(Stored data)

╭──

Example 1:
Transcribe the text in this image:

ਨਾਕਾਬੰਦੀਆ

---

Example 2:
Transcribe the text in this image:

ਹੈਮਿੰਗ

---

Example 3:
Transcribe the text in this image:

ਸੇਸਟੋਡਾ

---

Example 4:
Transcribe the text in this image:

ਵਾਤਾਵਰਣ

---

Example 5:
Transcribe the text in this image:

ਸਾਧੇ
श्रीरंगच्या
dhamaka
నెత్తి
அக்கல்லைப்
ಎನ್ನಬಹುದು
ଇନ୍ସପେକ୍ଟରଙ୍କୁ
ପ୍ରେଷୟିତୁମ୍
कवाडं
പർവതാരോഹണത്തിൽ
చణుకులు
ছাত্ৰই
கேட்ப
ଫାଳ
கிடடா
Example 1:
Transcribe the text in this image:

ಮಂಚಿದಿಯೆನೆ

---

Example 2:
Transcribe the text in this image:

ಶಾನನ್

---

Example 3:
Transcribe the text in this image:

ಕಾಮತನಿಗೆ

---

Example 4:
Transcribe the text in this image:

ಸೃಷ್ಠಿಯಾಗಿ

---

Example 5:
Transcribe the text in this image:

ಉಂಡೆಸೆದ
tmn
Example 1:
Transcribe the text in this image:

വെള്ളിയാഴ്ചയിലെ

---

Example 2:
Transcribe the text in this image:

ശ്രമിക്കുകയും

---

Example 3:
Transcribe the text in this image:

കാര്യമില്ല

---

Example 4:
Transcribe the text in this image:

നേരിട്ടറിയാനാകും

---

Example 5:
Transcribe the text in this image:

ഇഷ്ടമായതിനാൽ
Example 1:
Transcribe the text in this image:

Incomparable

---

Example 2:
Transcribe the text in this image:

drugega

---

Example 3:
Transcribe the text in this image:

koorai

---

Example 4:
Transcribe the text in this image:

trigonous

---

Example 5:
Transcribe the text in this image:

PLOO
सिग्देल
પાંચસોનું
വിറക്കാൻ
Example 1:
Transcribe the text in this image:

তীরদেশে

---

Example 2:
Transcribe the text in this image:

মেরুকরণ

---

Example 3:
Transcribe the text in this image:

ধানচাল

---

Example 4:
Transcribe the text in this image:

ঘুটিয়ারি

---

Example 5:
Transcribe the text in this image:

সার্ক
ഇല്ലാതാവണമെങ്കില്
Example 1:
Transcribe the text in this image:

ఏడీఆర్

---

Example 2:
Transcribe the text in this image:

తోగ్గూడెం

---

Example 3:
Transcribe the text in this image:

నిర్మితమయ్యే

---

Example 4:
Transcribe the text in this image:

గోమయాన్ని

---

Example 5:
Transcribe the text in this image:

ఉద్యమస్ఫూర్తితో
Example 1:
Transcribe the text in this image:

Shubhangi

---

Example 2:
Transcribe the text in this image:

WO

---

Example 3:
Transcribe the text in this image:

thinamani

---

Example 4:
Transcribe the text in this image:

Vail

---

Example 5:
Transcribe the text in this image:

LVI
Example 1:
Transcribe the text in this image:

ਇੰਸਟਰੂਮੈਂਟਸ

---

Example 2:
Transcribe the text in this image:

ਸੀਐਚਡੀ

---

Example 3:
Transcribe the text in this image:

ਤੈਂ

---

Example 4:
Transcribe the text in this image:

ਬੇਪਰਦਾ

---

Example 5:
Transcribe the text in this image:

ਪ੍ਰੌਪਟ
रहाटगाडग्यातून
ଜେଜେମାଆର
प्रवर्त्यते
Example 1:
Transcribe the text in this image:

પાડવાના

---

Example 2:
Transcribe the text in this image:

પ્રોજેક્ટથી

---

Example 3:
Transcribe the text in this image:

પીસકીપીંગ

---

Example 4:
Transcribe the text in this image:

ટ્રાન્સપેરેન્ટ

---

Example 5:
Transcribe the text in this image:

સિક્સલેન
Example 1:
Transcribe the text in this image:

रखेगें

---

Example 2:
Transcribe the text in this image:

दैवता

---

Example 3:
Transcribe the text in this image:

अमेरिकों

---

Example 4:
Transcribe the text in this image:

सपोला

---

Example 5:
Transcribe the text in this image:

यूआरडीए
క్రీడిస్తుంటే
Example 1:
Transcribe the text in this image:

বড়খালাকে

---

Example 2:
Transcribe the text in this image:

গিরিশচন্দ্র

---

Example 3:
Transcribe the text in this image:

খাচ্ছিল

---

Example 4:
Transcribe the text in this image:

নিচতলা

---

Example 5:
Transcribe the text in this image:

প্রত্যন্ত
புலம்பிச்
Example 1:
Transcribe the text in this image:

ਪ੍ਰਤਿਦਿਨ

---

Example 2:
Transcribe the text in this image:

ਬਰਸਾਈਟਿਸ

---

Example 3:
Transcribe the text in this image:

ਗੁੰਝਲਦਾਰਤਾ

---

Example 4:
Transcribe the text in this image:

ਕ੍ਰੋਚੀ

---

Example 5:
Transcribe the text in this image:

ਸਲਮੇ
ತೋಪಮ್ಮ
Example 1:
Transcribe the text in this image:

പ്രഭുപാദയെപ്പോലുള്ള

╰──

EXERCISE BRIEF: Transcribe the data above exactly as it reads.

WRITTEN SOLUTION:
Example 1:
Transcribe the text in this image:

ਨਾਕਾਬੰਦੀਆ

---

Example 2:
Transcribe the text in this image:

ਹੈਮਿੰਗ

---

Example 3:
Transcribe the text in this image:

ਸੇਸਟੋਡਾ

---

Example 4:
Transcribe the text in this image:

ਵਾਤਾਵਰਣ

---

Example 5:
Transcribe the text in this image:

ਸਾਧੇ
श्रीरंगच्या
dhamaka
నెత్తి
அக்கல்லைப்
ಎನ್ನಬಹುದು
ଇନ୍ସପେକ୍ଟରଙ୍କୁ
ପ୍ରେଷୟିତୁମ୍
कवाडं
പർവതാരോഹണത്തിൽ
చణుకులు
ছাত্ৰই
கேட்ப
ଫାଳ
கிடடா
Example 1:
Transcribe the text in this image:

ಮಂಚಿದಿಯೆನೆ

---

Example 2:
Transcribe the text in this image:

ಶಾನನ್

---

Example 3:
Transcribe the text in this image:

ಕಾಮತನಿಗೆ

---

Example 4:
Transcribe the text in this image:

ಸೃಷ್ಠಿಯಾಗಿ

---

Example 5:
Transcribe the text in this image:

ಉಂಡೆಸೆದ
tmn
Example 1:
Transcribe the text in this image:

വെള്ളിയാഴ്ചയിലെ

---

Example 2:
Transcribe the text in this image:

ശ്രമിക്കുകയും

---

Example 3:
Transcribe the text in this image:

കാര്യമില്ല

---

Example 4:
Transcribe the text in this image:

നേരിട്ടറിയാനാകും

---

Example 5:
Transcribe the text in this image:

ഇഷ്ടമായതിനാൽ
Example 1:
Transcribe the text in this image:

Incomparable

---

Example 2:
Transcribe the text in this image:

drugega

---

Example 3:
Transcribe the text in this image:

koorai

---

Example 4:
Transcribe the text in this image:

trigonous

---

Example 5:
Transcribe the text in this image:

PLOO
सिग्देल
પાંચસોનું
വിറക്കാൻ
Example 1:
Transcribe the text in this image:

তীরদেশে

---

Example 2:
Transcribe the text in this image:

মেরুকরণ

---

Example 3:
Transcribe the text in this image:

ধানচাল

---

Example 4:
Transcribe the text in this image:

ঘুটিয়ারি

---

Example 5:
Transcribe the text in this image:

সার্ক
ഇല്ലാതാവണമെങ്കില്
Example 1:
Transcribe the text in this image:

ఏడీఆర్

---

Example 2:
Transcribe the text in this image:

తోగ్గూడెం

---

Example 3:
Transcribe the text in this image:

నిర్మితమయ్యే

---

Example 4:
Transcribe the text in this image:

గోమయాన్ని

---

Example 5:
Transcribe the text in this image:

ఉద్యమస్ఫూర్తితో
Example 1:
Transcribe the text in this image:

Shubhangi

---

Example 2:
Transcribe the text in this image:

WO

---

Example 3:
Transcribe the text in this image:

thinamani

---

Example 4:
Transcribe the text in this image:

Vail

---

Example 5:
Transcribe the text in this image:

LVI
Example 1:
Transcribe the text in this image:

ਇੰਸਟਰੂਮੈਂਟਸ

---

Example 2:
Transcribe the text in this image:

ਸੀਐਚਡੀ

---

Example 3:
Transcribe the text in this image:

ਤੈਂ

---

Example 4:
Transcribe the text in this image:

ਬੇਪਰਦਾ

---

Example 5:
Transcribe the text in this image:

ਪ੍ਰੌਪਟ
रहाटगाडग्यातून
ଜେଜେମାଆର
प्रवर्त्यते
Example 1:
Transcribe the text in this image:

પાડવાના

---

Example 2:
Transcribe the text in this image:

પ્રોજેક્ટથી

---

Example 3:
Transcribe the text in this image:

પીસકીપીંગ

---

Example 4:
Transcribe the text in this image:

ટ્રાન્સપેરેન્ટ

---

Example 5:
Transcribe the text in this image:

સિક્સલેન
Example 1:
Transcribe the text in this image:

रखेगें

---

Example 2:
Transcribe the text in this image:

दैवता

---

Example 3:
Transcribe the text in this image:

अमेरिकों

---

Example 4:
Transcribe the text in this image:

सपोला

---

Example 5:
Transcribe the text in this image:

यूआरडीए
క్రీడిస్తుంటే
Example 1:
Transcribe the text in this image:

বড়খালাকে

---

Example 2:
Transcribe the text in this image:

গিরিশচন্দ্র

---

Example 3:
Transcribe the text in this image:

খাচ্ছিল

---

Example 4:
Transcribe the text in this image:

নিচতলা

---

Example 5:
Transcribe the text in this image:

প্রত্যন্ত
புலம்பிச்
Example 1:
Transcribe the text in this image:

ਪ੍ਰਤਿਦਿਨ

---

Example 2:
Transcribe the text in this image:

ਬਰਸਾਈਟਿਸ

---

Example 3:
Transcribe the text in this image:

ਗੁੰਝਲਦਾਰਤਾ

---

Example 4:
Transcribe the text in this image:

ਕ੍ਰੋਚੀ

---

Example 5:
Transcribe the text in this image:

ਸਲਮੇ
ತೋಪಮ್ಮ
Example 1:
Transcribe the text in this image:

പ്രഭുപാദയെപ്പോലുള്ള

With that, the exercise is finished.